Monday, October 09, 2006

Mirren Saves The Queen

I really enjoyed this film. What could be better than two hours of one of those great Brit actresses walking through palaces and Scottish highlands all while acting emtionally understated and discomfitted? Very fascinating to watch.

Unfortunately, the script wasn't what it should have been. It felt unbalanced to me. The opening few minutes were terribly written, and then suddenly there were a few scenes which were well-written. Made me think that there must have been two or more writers operating. At least one of whom was pedestrian.

The movie tried to be about how the Queen was a woman of another time - a time when personal restraint and private dignity and quiet courage were virtues. Mirren's great QE2 doesn't fit in the brave new world of her people with its tabloids and its voyeurism and its need to be coddled and patronized. Thematically, the movie loses its way, but basically, this contrast makes for the central problem of the film - and it is a worthy reflection.

Another issue in the film is why the world fell apart when Diana died. The film doesn't know. The Queen doesn't know.

I know.

The crowds went crazy when Diana died because of guilt.

We all know that Diana was not good enough to have merited the outpouring of love that accompanied her death. You know, the death that came when she was speeding away with her latest playboy lover instead of being with her adolescent sons back home? Not to step all over my point, but, come on. The crowds weren't crying because of the terrible loss that Diana would be to the sorry world. They were crying to absolve themselves of complicity in her death.

Everybody intuits that the paparazzi were acting on the celebrity-obsessed mob's behalf. They weren't taking pictures for the dwellers on the planet Zondor, now, were they?
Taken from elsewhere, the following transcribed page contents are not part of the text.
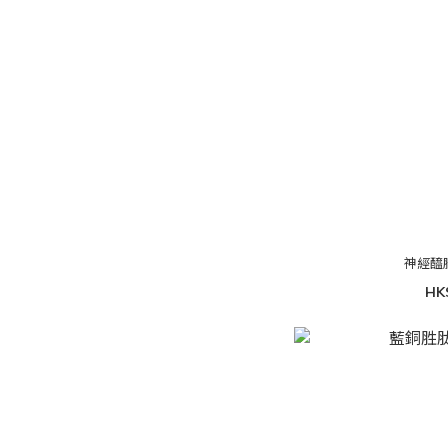
神經醯胺
HK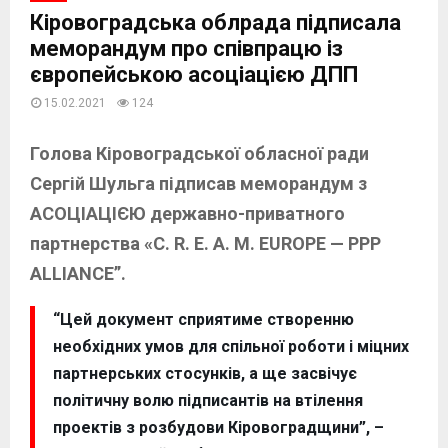
Кіровоградська облрада підписала
меморандум про співпрацю із
європейською асоціацією ДПП
15.02.2021
124
Голова Кіровоградської обласної ради
Сергій Шульга підписав меморандум з
АСОЦІАЦІЄЮ державно-приватного
партнерства «C. R. E. A. M. EUROPE — PPP
ALLIANCE”.
“Цей документ сприятиме створенню
необхідних умов для спільної роботи і міцних
партнерських стосунків, а ще засвічує
політичну волю підписантів на втілення
проектів з розбудови Кіровоградщини”, –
Pictures of Diana commanded millions BECAUSE the mobs plunked down billions to stare at them.

Bringing flowers to Diana's grave, weeping and hurling abuse at "the media" and "the royals" were all defense mechanisms on our global part to evade our own self-critique. Try and drown out with "Candle in the Wind" the inner voice that calls you to compunction, "Diana died because you couldn't stop staring."

Let the one who never gaped at a photo of the Princess, who never watched the interview, who never read an article about her latest love, cast the first stone.
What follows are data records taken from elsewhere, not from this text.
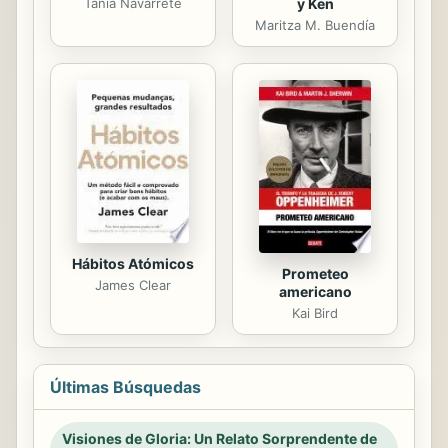
Tania Navarrete
y Ken
Maritza M. Buendía
Hábitos Atómicos
Prometeo
James Clear
americano
Kai Bird
Últimas Búsquedas
Visiones de Gloria: Un Relato Sorprendente de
Anyway, The Queen is a pretty good film. More fascinating than I expected for its look at the inner life of royal people. Also cool for its ultimately sympathetic portrayal of QE2 as a noble relic.
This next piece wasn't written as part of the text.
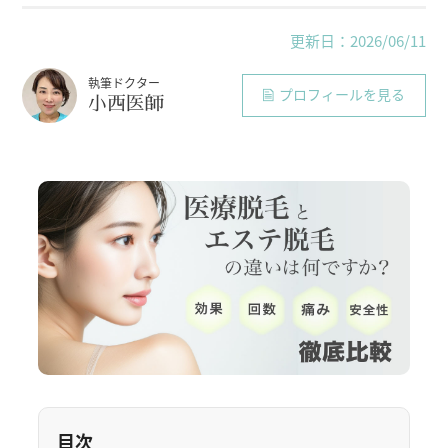
更新日：2026/06/11
執筆ドクター
プロフィールを見る
小西医師
目次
We decree the film good and we bestow our grateful thanks to the filmmakers of the realm.

1 comment:

Anonymous said...

The late Quentin Crisp spoke truthfully, if bluntly, that Princess Diana's own fast and shallow lifestyle contributed to her demise: "She could have been Queen of England -- and she was swanning about Paris.   What disgraceful behavior. Going about saying she wanted to be the queen of hearts. The vulgarity of it is so overpowering." (Atlanta Southern Voice, 1 July 1999).

The "queen of hearts" remains the poster girl of superficial culture and narcissistic celebrities who go emoting about everything and nothing of substance.  But who was she really?

Both Diana and her brother, Charles Spencer, suffered from Borderline Personality Disorder caused by their mother's abandoning them as young children.  A google search reveals that Diana is considered a case study in BPD by mental health professionals.

For Charles Spencer, BPD meant insatiable sexual promiscuity (his wife was divorcing him at the time of Diana's death).

For Diana, BPD meant intense insecurity and insatiable need for attention and affection which even the best husband could never fulfill.  From a BPD perspective, it's clear that the Royal family did not cause her "problems". Rather, she brought her multiple problems into the marriage, and the Royal family was hapless to cope with them.

Her illness, untreated, sowed the seeds of her fast and unstable lifestyle, and sadly, her tragic fate.